Vladimir Reznichenko edited this page Feb 25, 2022 · 1 revision

Principles

  • Single source of truth: GitHub is the primary source of information for bugs, issues, and work in progress (enhancements).
  • Open: Default to open and keep as much conversation in Github as possible.
  • Protect private information: Do not include private information anywhere in bug reports, pull requests, comments, commit messages or the actual code. This includes private URLs that won’t work for everyone.
  • Secure: Any vulnerabilities or security issues are reported on a private GitHub mirror repo (dedicated for this purpose only). (See below.)

Walkthrough – a typical issue

  1. Discover the problem, e.g. as part of testing, or raised by a customer in support.
  2. Understand how the problem impacts the product – what flows are broken? How are users affected?
  3. Reproduce the issue on a minimal site (WooCommerce + Amazon Pay + default theme).
  4. Log an issue in GitHub using the template and provide as much detail as possible.

Walkthrough – security issue

A private GitHub repository is maintained specifically for handling security issues. This allows these (rare) issues to be addressed using similar processes while minimizing leaking details about the vulnerability until it’s patched.

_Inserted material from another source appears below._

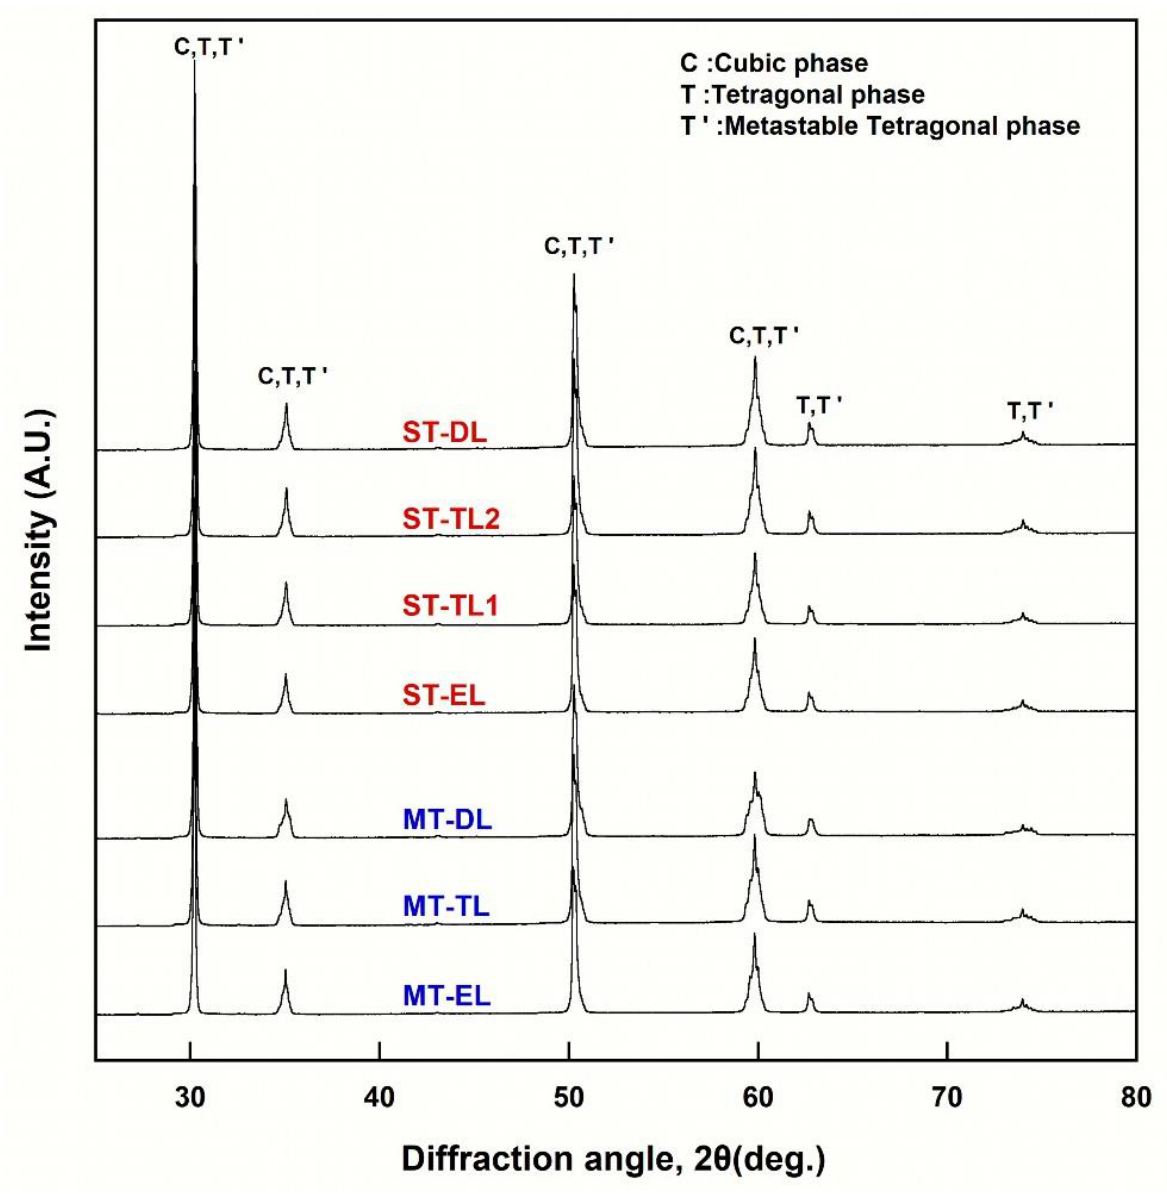
Figure 5. XRD patterns for each layer of sintered zirconia (ST: Katana STML; MT: e.max MT Multi).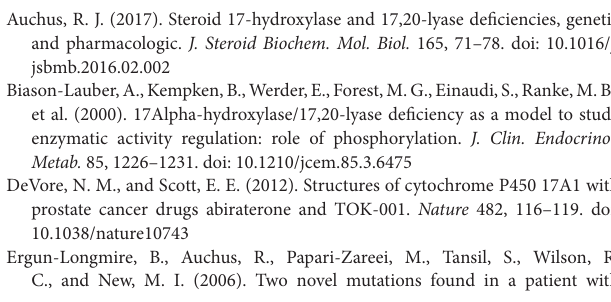
FigURe s1 | Karyotype of the proband: Normal 46,XX. FigURe s2 | (A,B) Quality scores across all bases: An average base quality of 40 in FASTQ fles and a coverage of 99.59% in targeted regions. FigURe s3 | Conservative analysis in different vertebrates: Phe435 is conserved among the P450c17s from different vertebrates (Pan troglodytes, Felis catus, Mus musculus, Gallus gallus, Danio rerio, and Xenopus tropicalis). FigURe s4 | Quantitative PCR results: There are no CYP17A1 gene differences in mRNA levels among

  1. Discovery – the issue is raised via community, dev team, HackerOne, or a regular (public) issue.
  2. If the issue is logged on an open GitHub repo, delete the issue immediately.
  3. Open an issue on the private GitHub repo.
  4. Sync the private repo with the public repo (i.e. update trunk).
  5. Work to address the issue, communicating regularly with all relevant parties (e.g. keep HackerOne updated with comments, etc).
  6. All the security fixes should be added to the public repo only right before the fix release.
  7. Avoid detailed commit messages when adding commits to the public repository.